The light side of the holidays

‘There’s nothing like it around here’


Herald Writer

MONROE — Renato Lubrin believes in lighting up the season.

So much so that he’s spent much of the past month stringing strands of lights on trees, bushes and buildings across 50 acres of the Evergreen State Fairgrounds.

And it’s all being done in the name of community spirit.

"It’s just a beautiful thing," Lubrin said of the Evergreen Light Festival. "There’s nothing like it around here."

Lubrin, now retired, worked as a maintenance person at the fairgrounds for 20 years. He knows every inch of the grounds and where every electrical connection is.

"All the time I was working here, when I was setting up for the fair and other events, I kept thinking about how this place would look so beautiful all lit up for the holidays," he said. "But there was never any time to do that.

"So after I retired, I told myself that I was just going to do it."

The first lights festival was in 1998 and included 1 million lights. Each year since then, the number of lights has increased.

"But we don’t really know how many we have now, because we stopped counting at a million," he said.

With a bit of volunteer help and a large crane, Lubrin began hanging the lights for this year’s event nearly a month ago. He said it takes about six weeks to get everything ready.

He has purchased all the lights himself and pays the electrical bill for the event. He is allowed to use the fairgrounds through an agreement with Snohomish County because the event is non-denominational and has no religious ties.

"This is really pretty unique," he said. "There are other light exhibits around. But none this big and none that are done as a celebration of winter and the holiday season in a way that welcomes everyone."

This year, Lubrin will add a 30-foot-long "Season’s Greetings" in lights to welcome visitors. Most every tree is decorated with lights, even those that are 50 to 60 feet tall.
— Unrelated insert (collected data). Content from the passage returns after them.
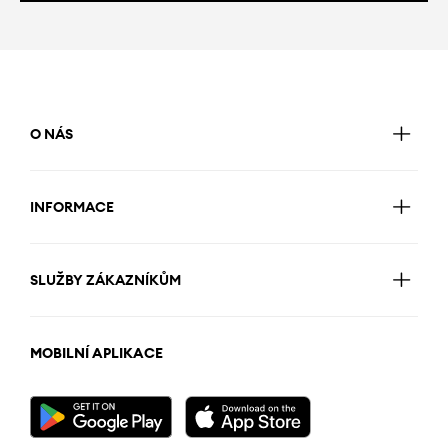
O NÁS
INFORMACE
SLUŽBY ZÁKAZNÍKŮM
MOBILNÍ APLIKACE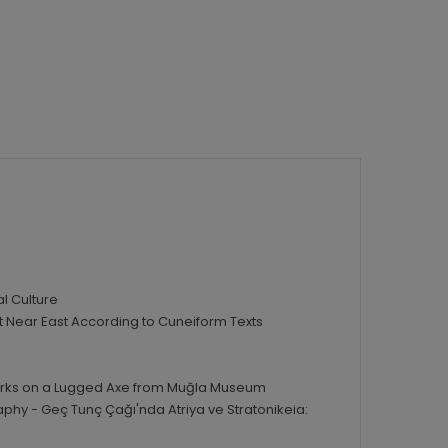
l Culture
 Near East According to Cuneiform Texts
ks on a Lugged Axe from Muğla Museum
raphy -
Geç Tunç Çağı'nda Atriya ve Stratonikeia: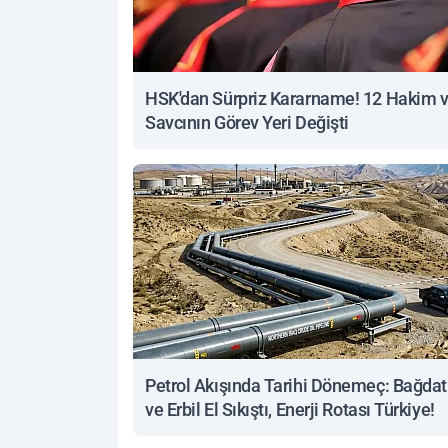
HSK'dan Sürpriz Kararname! 12 Hakim 
Savcının Görev Yeri Değişti
Petrol Akışında Tarihi Dönemeç: Bağdat
ve Erbil El Sıkıştı, Enerji Rotası Türkiye!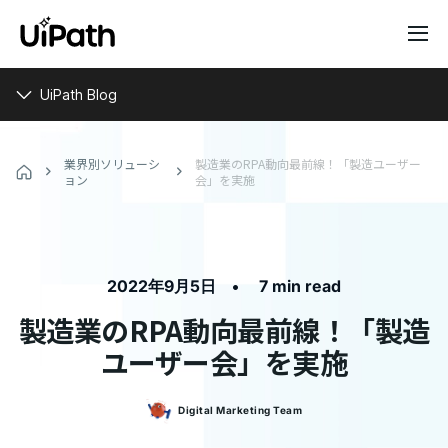
UiPath Blog
業界別ソリューシ
製造業のRPA動向最前線！「製造ユーザー
ョン
会」を実施
•
2022年9月5日
7 min read
製造業のRPA動向最前線！「製造
ユーザー会」を実施
Digital Marketing
Team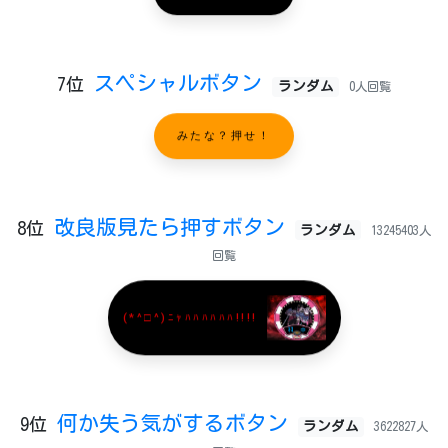
スペシャルボタン
7位
ランダム
0人回覧
みたな？押せ！
改良版見たら押すボタン
8位
ランダム
13245403人
回覧
(*^□^)ﾆｬﾊﾊﾊﾊﾊﾊ!!!!
何か失う気がするボタン
9位
ランダム
3622827人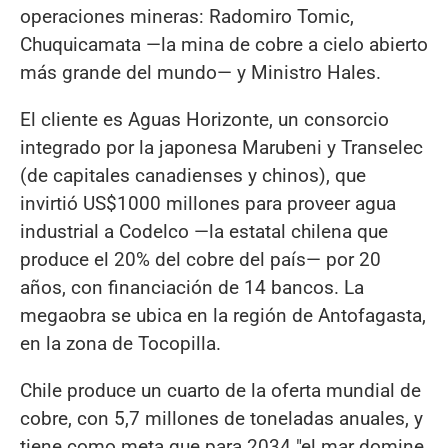
operaciones mineras: Radomiro Tomic,
Chuquicamata —la mina de cobre a cielo abierto
más grande del mundo— y Ministro Hales.
El cliente es Aguas Horizonte, un consorcio
integrado por la japonesa Marubeni y Transelec
(de capitales canadienses y chinos), que
invirtió US$1000 millones para proveer agua
industrial a Codelco —la estatal chilena que
produce el 20% del cobre del país— por 20
años, con financiación de 14 bancos. La
megaobra se ubica en la región de Antofagasta,
en la zona de Tocopilla.
Chile produce un cuarto de la oferta mundial de
cobre, con 5,7 millones de toneladas anuales, y
tiene como meta que para 2034 "el mar domine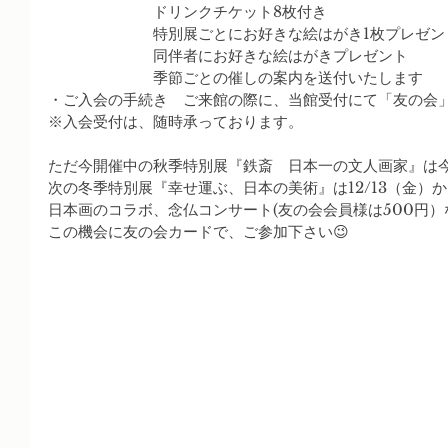
　　　　　　　ドリンクチケット8枚付き
　　　　　　　特別展ごとにお好きな絵はがき1枚プレゼン
　　　　　　　同伴者にお好きな絵はがきプレゼント
　　　　　　　季節ごとの催しの案内を送付いたします
・ご入会の手続き　ご来館の際に、当館受付にて「友の会
※入会受付は、随時承っております。
ただ今開催中の秋季特別展『鉄斎　日本一の文人画家』は今
次の冬季特別展『幸せ運ぶ、日本の美術』は12/13（金）
日本画のコラボ、念仏コンサート(友の会会員様は500円
この機会に友の会カードで、ご参加下さい😉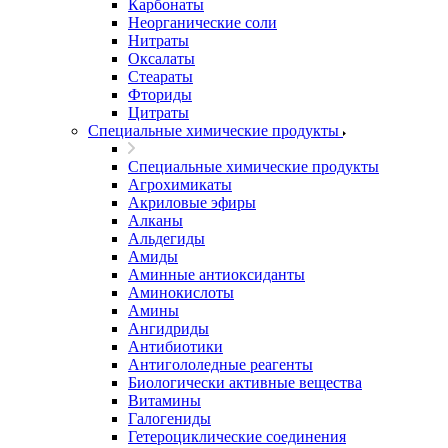
Карбонаты
Неорганические соли
Нитраты
Оксалаты
Стеараты
Фториды
Цитраты
Специальные химические продукты
Специальные химические продукты
Агрохимикаты
Акриловые эфиры
Алканы
Альдегиды
Амиды
Аминные антиоксиданты
Аминокислоты
Амины
Ангидриды
Антибиотики
Антигололедные реагенты
Биологически активные вещества
Витамины
Галогениды
Гетероциклические соединения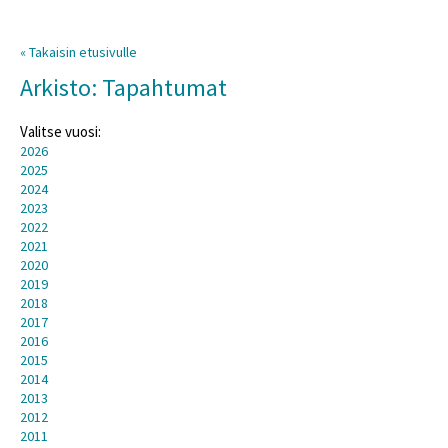
« Takaisin etusivulle
Arkisto: Tapahtumat
Valitse vuosi:
2026
2025
2024
2023
2022
2021
2020
2019
2018
2017
2016
2015
2014
2013
2012
2011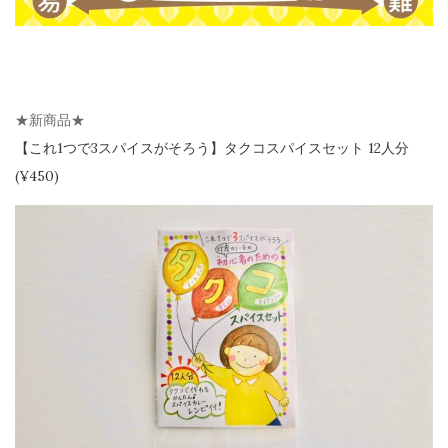
★新商品★
【
これ1つで3スパイスがそろう】
タクコスパイスセット 12人分
(¥450)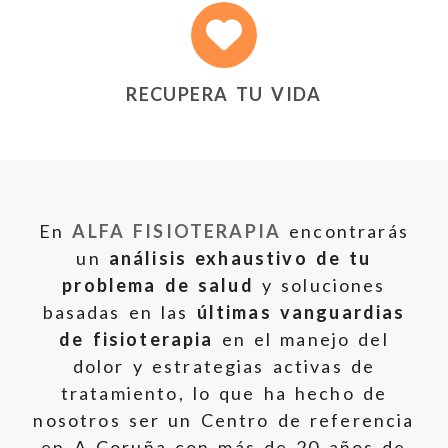
RECUPERA TU VIDA
En
ALFA FISIOTERAPIA
encontrarás
un
análisis exhaustivo de tu
problema de salud
y soluciones
basadas en las
últimas vanguardias
de fisioterapia
en el manejo del
dolor y estrategias activas de
tratamiento, lo que ha hecho de
nosotros ser un Centro de referencia
en A Coruña con más de 20 años de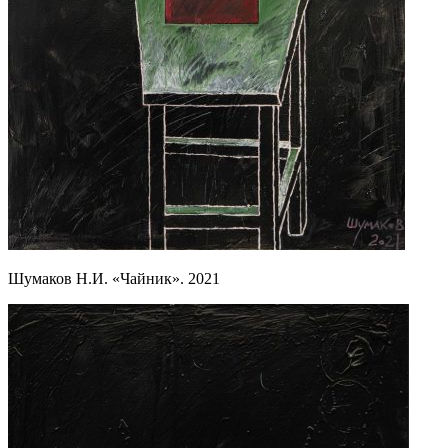
Шумаков Н.И. «Чайник». 2021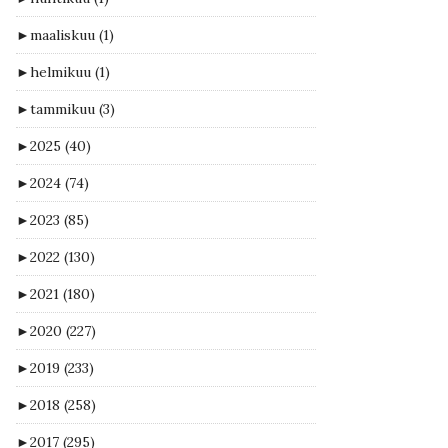
►
maaliskuu
(1)
►
helmikuu
(1)
►
tammikuu
(3)
►
2025
(40)
►
2024
(74)
►
2023
(85)
►
2022
(130)
►
2021
(180)
►
2020
(227)
►
2019
(233)
►
2018
(258)
►
2017
(295)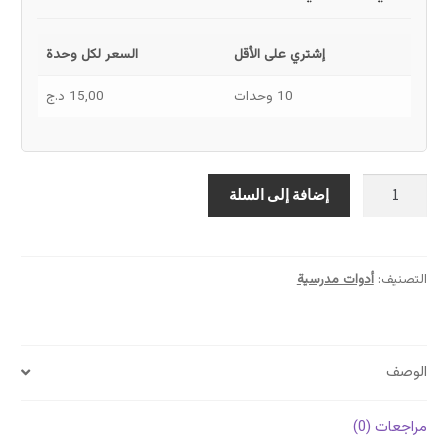
إشتري على الأقل
السعر لكل وحدة
10 وحدات
15,00
د.ج
كمية
إضافة إلى السلة
حافظة
بلاستيكية
شفافة
جودة
التصنيف:
أدوات مدرسية
عالية
الوصف
مراجعات (0)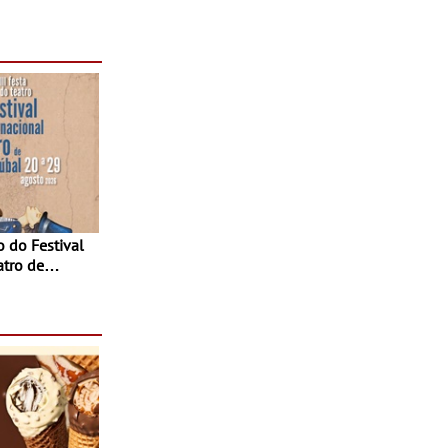
-
o fílmico e
atro de
sta do Teatro
Agosto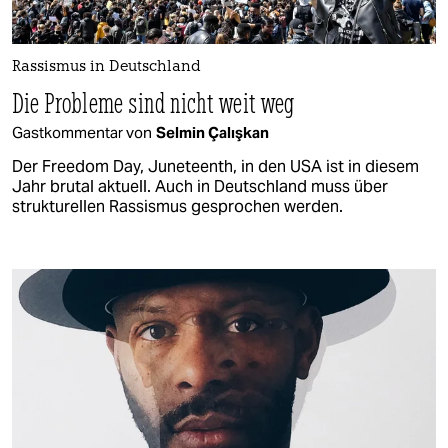
Rassismus in Deutschland
Die Probleme sind nicht weit weg
Gastkommentar von
Selmin Çalışkan
Der Freedom Day, Juneteenth, in den USA ist in diesem
Jahr brutal aktuell. Auch in Deutschland muss über
strukturellen Rassismus gesprochen werden.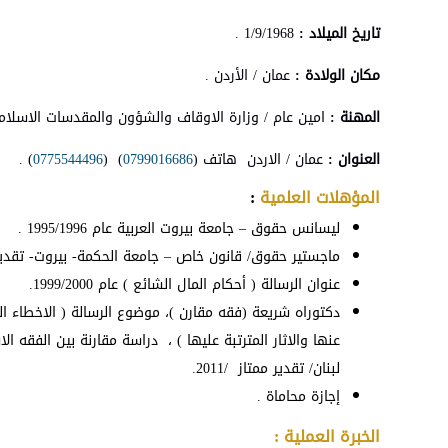
تاريخ الميلاد :
1/9/1968 .
مكان الولادة :
عمان / الأردن .
المهنة :
امين عام / وزارة الاوقاف والشؤون والمقدسات الاسلام
العنوان :
عمان / الاردن هاتف (
0799016686
) (
0775544496
) .
المؤهلات العلمية
:
ليسانس حقوق – جامعة بيروت العربية عام 1995/1996 .
ماجستير حقوق/ قانون خاص – جامعة الحكمة- بيروت- تقدير
عنوان الرسالة ( أحكام المال الشائع ) عام 1999/2000.
دكتوراه شريعة (فقه مقارن )، موضوع الرسالة ( الاخطاء ا
عنها والاثار المترتبة عليها ) ، دراسة مقارنة بين الفقه ا
لبنان/ تقدير ممتاز /2011.
إجازة محاماة .
الخبرة العملية :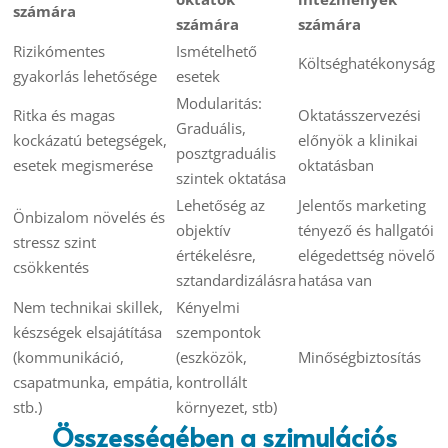
számára
számára
számára
Rizikómentes
Ismételhető
Költséghatékonyság
gyakorlás lehetősége
esetek
Modularitás:
Ritka és magas
Oktatásszervezési
Graduális,
kockázatú betegségek,
előnyök a klinikai
posztgraduális
esetek megismerése
oktatásban
szintek oktatása
Lehetőség az
Jelentős marketing
Önbizalom növelés és
objektív
tényező és hallgatói
stressz szint
értékelésre,
elégedettség növelő
csökkentés
sztandardizálásra
hatása van
Nem technikai skillek,
Kényelmi
készségek elsajátítása
szempontok
(kommunikáció,
(eszközök,
Minőségbiztosítás
csapatmunka, empátia,
kontrollált
stb.)
környezet, stb)
Összességében a szimulációs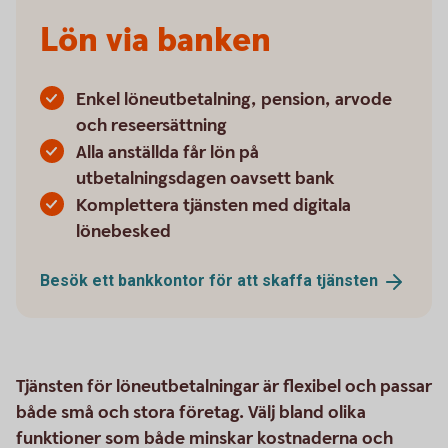
Lön via banken
Enkel löneutbetalning, pension, arvode
och reseersättning
Alla anställda får lön på
utbetalningsdagen oavsett bank
Komplettera tjänsten med digitala
lönebesked
Besök ett bankkontor för att skaffa
tjänsten
Tjänsten för löneutbetalningar är flexibel och passar
både små och stora företag. Välj bland olika
funktioner som både minskar kostnaderna och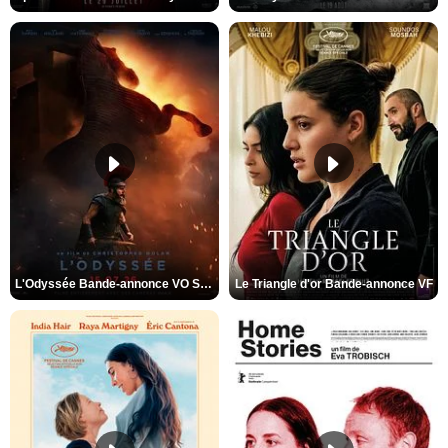
L'Odyssée Bande-annonce VO STFR
Le Triangle d'or Bande-annonce VF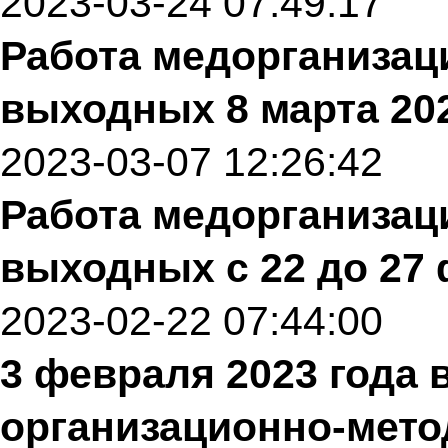
2023-03-24 07:49:17
Работа медорганизац
выходных 8 марта 202
2023-03-07 12:26:42
Работа медорганизац
выходных с 22 до 27 
2023-02-22 07:44:00
3 февраля 2023 года 
организационно-мето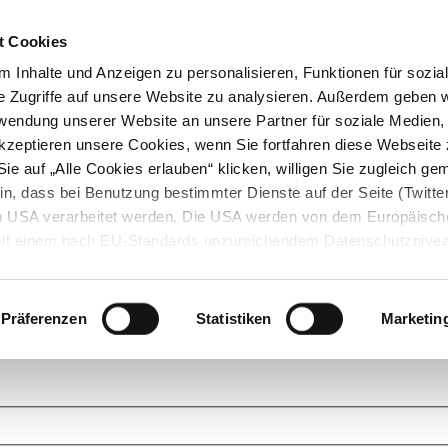
t Cookies
 Inhalte und Anzeigen zu personalisieren, Funktionen für sozia
e Zugriffe auf unsere Website zu analysieren. Außerdem geben w
rwendung unserer Website an unsere Partner für soziale Medien
akzeptieren unsere Cookies, wenn Sie fortfahren diese Webseite 
ie auf „Alle Cookies erlauben“ klicken, willigen Sie zugleich gem
in, dass bei Benutzung bestimmter Dienste auf der Seite (Twitte
den USA verarbeitet werden. Die USA werden von dem Europäisch
 mit einem nach EU-Standards unzureichendem Datenschutznive
tionen dazu finden Sie hier und in unseren Datenschutzrichtlinien
ukte. Das Grundprinzip der StarMoney Community ist dabei ganz einf
cks. Stellen Sie Ihre Fragen und helfen Sie mit Ihrem Wissen anderen w
Präferenzen
Statistiken
Marketin
upportanfragen zu unseren Produkten wenden Sie sich bitte an den
Star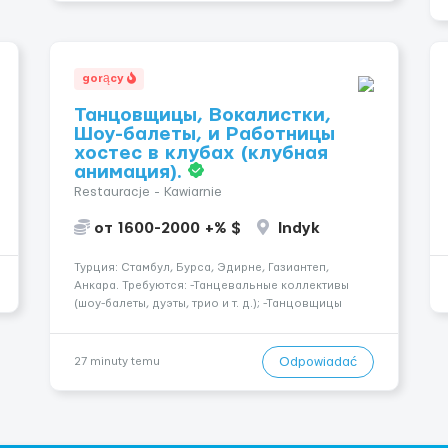
gorący
Танцовщицы, Вокалистки,
Шоу-балеты, и Работницы
хостес в клубах (клубная
анимация).
Restauracje - Kawiarnie
от 1600-2000 +% $
Indyk
Турция: Стамбул, Бурса, Эдирне, Газиантеп,
Анкара. Требуются: -Танцевальные коллективы
(шоу-балеты, дуэты, трио и т. д.); -Танцовщицы
(экзотика, го-го, восточные, paty girls, и т. д.);
-Вокалистки (эстрадный репертуар на разных
языках); -Гимнастки; -Работницы хостесc в кл...
Odpowiadać
27 minuty temu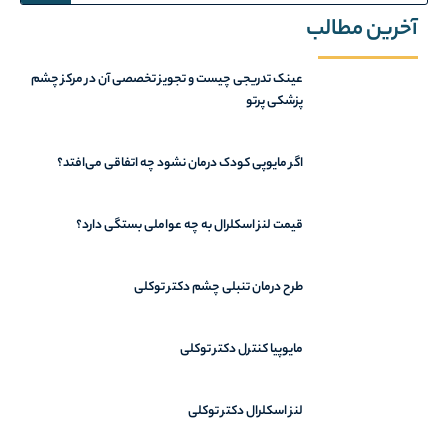
آخرین مطالب
عینک تدریجی چیست و تجویز تخصصی آن در مرکز چشم
پزشکی پرتو
اگر مایوپی کودک درمان نشود چه اتفاقی می‌افتد؟
قیمت لنز اسکلرال به چه عواملی بستگی دارد؟
طرح درمان تنبلی چشم دکتر توکلی
مایوپیا کنترل دکتر توکلی
لنز اسکلرال دکتر توکلی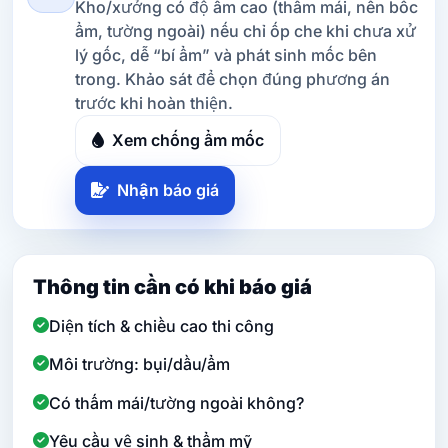
Kho/xưởng có độ ẩm cao (thấm mái, nền bốc
ẩm, tường ngoài) nếu chỉ ốp che khi chưa xử
lý gốc, dễ “bí ẩm” và phát sinh mốc bên
trong. Khảo sát để chọn đúng phương án
trước khi hoàn thiện.
Xem chống ẩm mốc
Nhận báo giá
Thông tin cần có khi báo giá
Diện tích & chiều cao thi công
Môi trường: bụi/dầu/ẩm
Có thấm mái/tường ngoài không?
Yêu cầu vệ sinh & thẩm mỹ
"Once we get done, you can see the lights as far off as the Diamond M farms, west on Highway 2," he said. "In fact, I’ve seen some unfortunate accidents on the highway because drivers were rubbernecking to see the lights and rear-ended the cars in front of them."

While he doesn’t want that, he does want as many visitors as possible.

"The grounds are open to anyone, and you can walk around on your own, or you can be escorted," he said. "We have trolley rides and horse and buggy rides that leave from the tunnel entrances to the grounds."

Inside the grounds, there are choices of what to do, including viewing the lights, shopping at a crafts and gift show, listening to carolers, or visiting with Santa. Holiday goodies from soup to hot cider are served.

Admission fee proceeds from the event are given to local charities after the bills are paid. In past years, Lubrin has helped the local Boys &amp Girls Clubs, school PTAs, Scout troops and 4H clubs. School groups and seniors also are given special discounts.

Although Lubrin creates the light festival just to spread holiday cheer, he considers the season very special to him.

"I grew up on the (Philippines) islands," he said. "We were Catholic and Christmas was a very special time for us.

"All of my favorite holiday memories come back to mind when I see all the lights hung, and the smiles on the faces of those who are looking at them."